Pull every line that includes the word "middle" out of the data below and copy it.
START Extracted information
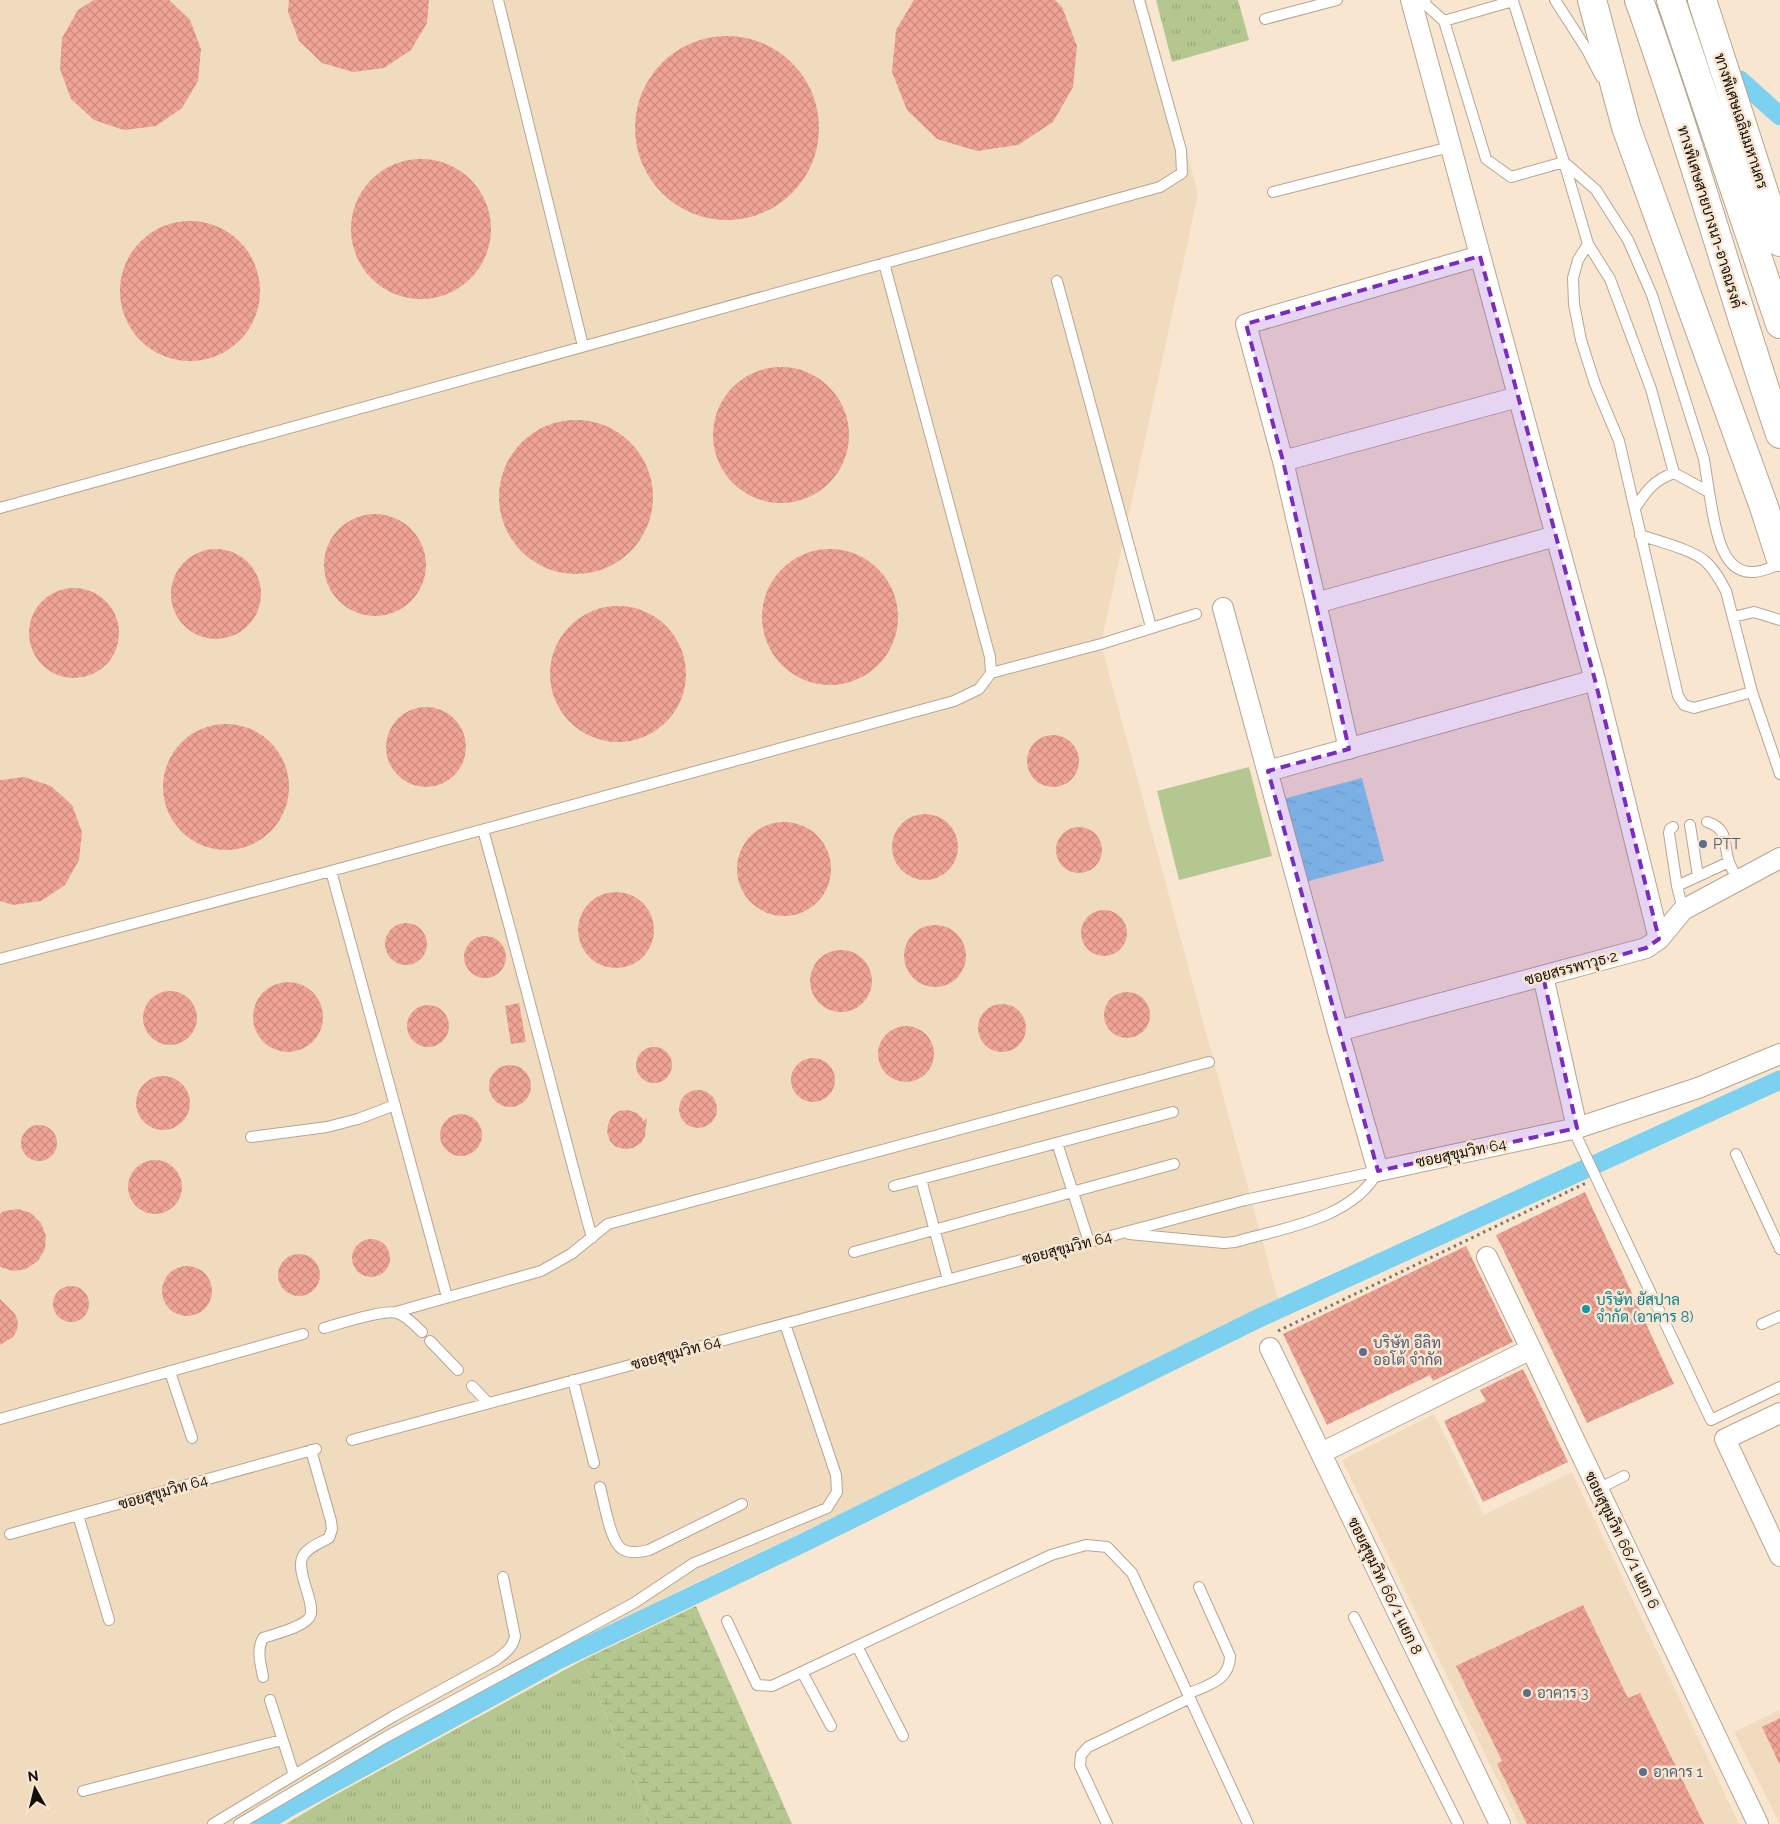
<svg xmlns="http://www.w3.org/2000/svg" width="1780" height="1824" font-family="Raleway,Sarabun,sans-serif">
<defs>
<pattern id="grass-tufts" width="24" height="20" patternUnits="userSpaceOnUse" patternTransform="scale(1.25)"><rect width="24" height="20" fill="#b5c790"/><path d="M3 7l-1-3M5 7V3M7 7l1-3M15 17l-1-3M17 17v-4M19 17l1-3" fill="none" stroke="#9baa7b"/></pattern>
<pattern id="wetland-marsh" width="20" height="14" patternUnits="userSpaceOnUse" patternTransform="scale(1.25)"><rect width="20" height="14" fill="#b5c790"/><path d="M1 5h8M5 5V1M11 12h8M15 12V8" fill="none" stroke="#9baa7b"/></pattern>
<pattern id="water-ripples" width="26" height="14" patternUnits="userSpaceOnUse" patternTransform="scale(1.25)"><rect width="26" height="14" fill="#7bd1ef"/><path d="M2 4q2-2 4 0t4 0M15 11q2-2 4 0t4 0" fill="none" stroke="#69b2cb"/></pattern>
<pattern id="building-cross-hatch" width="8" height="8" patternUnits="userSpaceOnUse" patternTransform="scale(1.25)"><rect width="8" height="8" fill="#efa395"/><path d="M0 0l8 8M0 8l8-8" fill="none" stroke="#cc8b7f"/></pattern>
</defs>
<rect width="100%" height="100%" fill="#f8e6d1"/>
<path fill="#f1dbbf" d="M 0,0 L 1146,0 L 1198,194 L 1101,644 L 1280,1306 L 678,1591 L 370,1759 L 263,1824 L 0,1824 Z
M 1434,1414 L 1484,1515 L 1572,1472 L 1739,1824 L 1519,1824 L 1342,1460 Z
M 1780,1710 L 1780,1824 L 1734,1732 Z"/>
<path fill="url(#grass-tufts)" d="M 1156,0 L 1238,0 L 1249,40 L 1172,62 Z
M 583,1660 L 652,1824 L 286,1824 L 324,1801 Z"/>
<path fill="url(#wetland-marsh)" d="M 696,1606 L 792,1824 L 652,1824 L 583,1660 Z"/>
<path fill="#b5c790" d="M 1249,767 L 1272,856 L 1179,880 L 1157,791 Z"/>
<path fill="url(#water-ripples)" d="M 1362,778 L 1384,861 L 1305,882 L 1283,799 Z"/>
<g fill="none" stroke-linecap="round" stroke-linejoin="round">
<path stroke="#7bd1ef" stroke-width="19" d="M 1740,80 L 1780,116
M 262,1824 L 286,1809 L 558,1660 L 807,1541 L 1257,1319 L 1780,1080"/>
</g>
<path fill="url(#building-cross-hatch)" d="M 94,0 L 169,0 L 190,20 L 201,49 L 198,81 L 182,108 L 156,126 L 124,130 L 94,120 L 71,99 L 60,69 L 62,38 L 78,10 Z
M 289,0 L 429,0 L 427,23 L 411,50 L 384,68 L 353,72 L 322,63 L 299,41 L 288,12 Z
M 914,0 L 1055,0 L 1062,7 L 1077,46 L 1073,87 L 1053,122 L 1018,145 L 977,151 L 937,139 L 907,110 L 892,72 L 896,30 Z
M635 128a92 92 0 1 1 184 0a92 92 0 1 1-184 0Z
M351 229a70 70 0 1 1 140 0a70 70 0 1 1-140 0Z
M120 291a70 70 0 1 1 140 0a70 70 0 1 1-140 0Z
M713 435a68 68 0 1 1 136 0a68 68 0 1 1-136 0Z
M499 497a77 77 0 1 1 154 0a77 77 0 1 1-154 0Z
M324 565a51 51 0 1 1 102 0a51 51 0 1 1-102 0Z
M171 594a45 45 0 1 1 90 0a45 45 0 1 1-90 0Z
M762 617a68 68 0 1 1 136 0a68 68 0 1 1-136 0Z
M29 633a45 45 0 1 1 90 0a45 45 0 1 1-90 0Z
M550 674a68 68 0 1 1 136 0a68 68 0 1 1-136 0Z
M386 747a40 40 0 1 1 80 0a40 40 0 1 1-80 0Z
M163 787a63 63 0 1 1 126 0a63 63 0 1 1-126 0Z
M1027 761a26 26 0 1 1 52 0a26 26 0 1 1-52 0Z
M 24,777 L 51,786 L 72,805 L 82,832 L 79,860 L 65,885 L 41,901 L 13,905 L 0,901 L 0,780 Z
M892 847a33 33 0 1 1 66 0a33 33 0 1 1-66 0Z
M737 869a47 47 0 1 1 94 0a47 47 0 1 1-94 0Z
M1056 850a23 23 0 1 1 46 0a23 23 0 1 1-46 0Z
M578 930a38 38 0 1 1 76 0a38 38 0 1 1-76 0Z
M1081 933a23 23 0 1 1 46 0a23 23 0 1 1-46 0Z
M385 944a21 21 0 1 1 42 0a21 21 0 1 1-42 0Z
M904 956a31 31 0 1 1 62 0a31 31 0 1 1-62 0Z
M464 957a21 21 0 1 1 42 0a21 21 0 1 1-42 0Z
M810 981a31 31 0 1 1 62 0a31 31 0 1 1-62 0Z
M253 1017a35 35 0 1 1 70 0a35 35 0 1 1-70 0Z
M143 1018a27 27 0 1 1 54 0a27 27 0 1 1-54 0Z
M1104 1015a23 23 0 1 1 46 0a23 23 0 1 1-46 0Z
M 519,1003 L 526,1042 L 511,1044 L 505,1006 Z
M978 1028a24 24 0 1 1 48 0a24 24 0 1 1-48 0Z
M407 1026a21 21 0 1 1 42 0a21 21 0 1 1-42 0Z
M878 1054a28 28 0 1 1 56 0a28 28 0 1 1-56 0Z
M636 1065a18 18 0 1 1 36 0a18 18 0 1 1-36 0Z
M791 1080a22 22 0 1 1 44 0a22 22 0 1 1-44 0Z
M489 1086a21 21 0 1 1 42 0a21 21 0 1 1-42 0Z
M136 1103a27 27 0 1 1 54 0a27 27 0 1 1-54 0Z
M679 1109a19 19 0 1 1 38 0a19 19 0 1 1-38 0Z
M 628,1110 L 637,1113 L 643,1119 L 642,1122 L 647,1118 L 645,1136 L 641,1143 L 633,1148 L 625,1149 L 616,1147 L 610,1141 L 607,1132 L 608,1124 L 612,1116 L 619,1111 Z
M440 1135a21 21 0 1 1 42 0a21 21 0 1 1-42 0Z
M21 1143a18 18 0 1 1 36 0a18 18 0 1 1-36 0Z
M128 1187a27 27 0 1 1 54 0a27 27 0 1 1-54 0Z
M 1585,1192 L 1674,1384 L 1587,1423 L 1496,1235 Z
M 18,1209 L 31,1213 L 41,1223 L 46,1236 L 45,1249 L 38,1261 L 26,1269 L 13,1271 L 0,1267 L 0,1214 L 4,1211 Z
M352 1258a19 19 0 1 1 38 0a19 19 0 1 1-38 0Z
M 1466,1246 L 1513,1342 L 1433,1381 L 1430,1375 L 1327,1425 L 1283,1334 Z
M278 1275a21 21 0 1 1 42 0a21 21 0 1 1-42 0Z
M162 1291a25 25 0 1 1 50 0a25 25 0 1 1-50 0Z
M53 1304a18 18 0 1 1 36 0a18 18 0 1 1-36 0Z
M 0,1299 L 15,1314 L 18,1322 L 17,1330 L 13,1337 L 0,1345 Z
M 1523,1369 L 1568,1462 L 1483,1502 L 1444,1421 L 1486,1401 L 1480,1390 Z
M 1583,1605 L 1628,1698 L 1640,1693 L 1704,1824 L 1527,1824 L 1497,1764 L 1502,1761 L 1456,1666 Z
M 1780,1718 L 1780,1765 L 1762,1727 Z"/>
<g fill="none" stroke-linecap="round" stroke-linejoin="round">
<defs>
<path id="service" d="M 498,0 L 583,346
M 1425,0 L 1426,5 L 1444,21 L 1486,159 L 1511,177 L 1564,162 L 1596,190 L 1628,240 L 1652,295 L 1704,459 L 1709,492
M 1555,0 L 1587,50 L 1601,77
M 1265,19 L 1337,0
M 1444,21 L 1513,1 L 1564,162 L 1588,244 L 1578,260 L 1573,278 L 1574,304 L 1581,340 L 1595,384 L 1619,441 L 1678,696 L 1684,705 L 1694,708 L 1752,692 L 1726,591 C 1720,580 1715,570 1706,562 C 1694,550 1657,541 1640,535
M 1273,192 L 1450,147
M 1588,244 L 1610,279 L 1651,389 L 1674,473 L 1709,492 C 1714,517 1718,574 1753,572 C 1762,572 1772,567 1780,564
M 884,263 L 990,657 L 991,673
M 1057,281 L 1151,627
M 0,508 L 1160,187 L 1182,173 L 1181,150 L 1139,0
M 1635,508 C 1647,490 1654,480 1674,473
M 1733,617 L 1754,612 L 1780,620
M 1752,692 L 1780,774
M 1707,822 C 1730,829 1723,845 1729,862 C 1731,868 1735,874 1738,880
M 1690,825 L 1698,876
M 1673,827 L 1670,829 L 1669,833 L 1677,886 L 1683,910
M 483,830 C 521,965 555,1102 592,1238
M 331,871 L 447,1297
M 1677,886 L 1729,862
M 0,959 L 331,871 L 954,701 L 979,689 L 991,673 L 1101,644 L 1196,614
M 1573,1129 L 1711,1420 L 1780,1387
M 251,1137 L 327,1127 L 358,1119 L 395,1105
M 1057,1143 L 1089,1242
M 1736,1154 L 1780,1249
M 921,1179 L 1173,1112
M 894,1186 L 921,1179 L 948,1280
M 1129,1234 L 1224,1243 L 1235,1242 C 1283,1228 1353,1219 1378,1171
M 854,1252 L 1174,1164
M 396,1312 L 541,1271 L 571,1254 L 608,1224 L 1209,1062
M 1762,1324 L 1780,1316
M 324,1328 C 339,1324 384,1309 397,1313 C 407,1316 414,1325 422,1332
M 430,1341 L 458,1370
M 170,1372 L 192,1438
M 573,1380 L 594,1463
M 472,1386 L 488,1403
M 0,1419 L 303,1334
M 352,1440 L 1245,1200 L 1378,1171
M 600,1487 C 604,1501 610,1542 622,1549 C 630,1554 640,1552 649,1550 L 742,1504
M 1598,1489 L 1624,1476
M 78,1515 L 109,1620
M 10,1534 L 316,1449
M 1354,1617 L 1458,1824
M 727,1621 L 757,1685 L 772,1686 L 1051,1555 L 1086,1545 L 1107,1547 L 1132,1573 L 1248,1824
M 857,1646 L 903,1736
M 802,1672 L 831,1726
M 263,1677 C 261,1664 256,1651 263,1638 C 274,1634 301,1628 309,1618 C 318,1607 296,1574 302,1558 C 306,1548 320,1543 329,1538 L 332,1529 L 331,1521 L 311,1450
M 1188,1694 C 1207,1685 1230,1681 1230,1656 L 1199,1587
M 294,1775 L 394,1716 L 496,1660 C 505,1653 513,1648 515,1636 L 503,1577
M 83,1791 L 282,1740
M 213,1824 L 294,1775 L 270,1700
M 239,1824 L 386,1737 L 634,1603 L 694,1563 L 827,1508 L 837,1492 L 836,1475 L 785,1324
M 1107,1824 L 1080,1766 L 1081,1755 L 1088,1747 L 1190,1698"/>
<path id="minor" d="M 1411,0 L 1595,680 L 1659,939
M 1480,256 L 1246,324 L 1283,461 L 1518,397
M 1283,461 L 1316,603 L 1556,536
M 1316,603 L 1349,749
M 1223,608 L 1338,1031 L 1378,1171 L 1577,1128 L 1698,1088 L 1780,1054
M 1268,771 L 1595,680
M 1543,976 L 1577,1128
M 1338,1031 L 1646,948 L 1659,939 L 1683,910 L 1780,858
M 1487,1257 L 1758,1824
M 1270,1348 L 1500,1824
M 1780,1413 L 1725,1439 L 1780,1556
M 1321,1453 L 1531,1349"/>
<path id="motorway" d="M 1592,0 L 1626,127 L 1764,507 L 1780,557
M 1639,0 C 1691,143 1731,290 1780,434
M 1671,0 L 1780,324
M 1702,0 L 1780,242"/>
</defs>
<use href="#service" stroke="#b6a691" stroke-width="12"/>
<use href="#minor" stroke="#b6a691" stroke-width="22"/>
<use href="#motorway" stroke="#b6a691" stroke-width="30"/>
<path stroke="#817568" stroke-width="3" stroke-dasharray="2.5 4" stroke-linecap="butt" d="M 1278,1331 L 1586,1183"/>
<use href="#service" stroke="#fff" stroke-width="10"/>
<use href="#minor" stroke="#fff" stroke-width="20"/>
<use href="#motorway" stroke="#fff" stroke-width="28"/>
</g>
<path fill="#7b2cbf" fill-opacity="0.2" stroke="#7b2cbf" stroke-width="4" stroke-dasharray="10 6" stroke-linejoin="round" d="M 1480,256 L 1595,680 L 1659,939 L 1646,948 L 1543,976 L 1577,1128 L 1378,1171 L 1268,771 L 1349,749 L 1283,461 L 1246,324 Z"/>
<g fill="#5c6f8a" stroke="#f8e6d1" stroke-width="2">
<circle cx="1703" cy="844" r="5"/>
<circle cx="1363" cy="1352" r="5"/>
<circle cx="1527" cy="1693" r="5"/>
<circle cx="1643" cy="1772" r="5"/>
</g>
<circle fill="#0f9aa8" stroke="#f8e6d1" stroke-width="2" cx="1586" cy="1309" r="5"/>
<g text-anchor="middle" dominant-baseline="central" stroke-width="5" stroke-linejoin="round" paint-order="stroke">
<g font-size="15" fill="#130e07" stroke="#f8e6d1">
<text transform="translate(1741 121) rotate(72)">ทางพิเศษเฉลิมมหานคร</text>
<text transform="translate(1710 217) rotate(73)">ทางพิเศษสายบางนา-อาจณรงค์</text>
<text transform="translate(1571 968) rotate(-15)">ซอยสรรพาวุธ 2</text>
<text transform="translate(1461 1153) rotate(-12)">ซอยสุขุมวิท 64</text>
<text transform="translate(1067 1248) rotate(-15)">ซอยสุขุมวิท 64</text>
<text transform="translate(676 1353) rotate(-15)">ซอยสุขุมวิท 64</text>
<text transform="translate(163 1492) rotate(-16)">ซอยสุขุมวิท 64</text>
<text transform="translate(1622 1540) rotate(64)">ซอยสุขุมวิท 66/1 แยก 6</text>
<text transform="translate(1385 1586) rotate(64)">ซอยสุขุมวิท 66/1 แยก 8</text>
</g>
<g font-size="15" fill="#4e5e75" stroke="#f8e6d1" text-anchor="start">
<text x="1713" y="844">PTT</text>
<text x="1373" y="1343">บริษัท อีลิท<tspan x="1373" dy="17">ออโต้ จำกัด</tspan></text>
<text x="1537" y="1693">อาคาร 3</text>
<text x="1653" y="1772">อาคาร 1</text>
</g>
<g font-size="15" fill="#0d838f" stroke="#f8e6d1" text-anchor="start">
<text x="1596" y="1300">บริษัท ยัสปาล<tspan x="1596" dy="17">จำกัด (อาคาร 8)</tspan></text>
</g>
</g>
<g transform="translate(35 1789) rotate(352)" stroke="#f8e6d1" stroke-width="4" paint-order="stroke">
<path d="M0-4L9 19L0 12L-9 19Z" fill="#130e07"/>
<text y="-8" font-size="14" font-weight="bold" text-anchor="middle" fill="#130e07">N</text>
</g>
</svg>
END Extracted information
▶ _Result below_
<g text-anchor="middle" dominant-baseline="central" stroke-width="5" stroke-linejoin="round" paint-order="stroke">
<text y="-8" font-size="14" font-weight="bold" text-anchor="middle" fill="#130e07">N</text>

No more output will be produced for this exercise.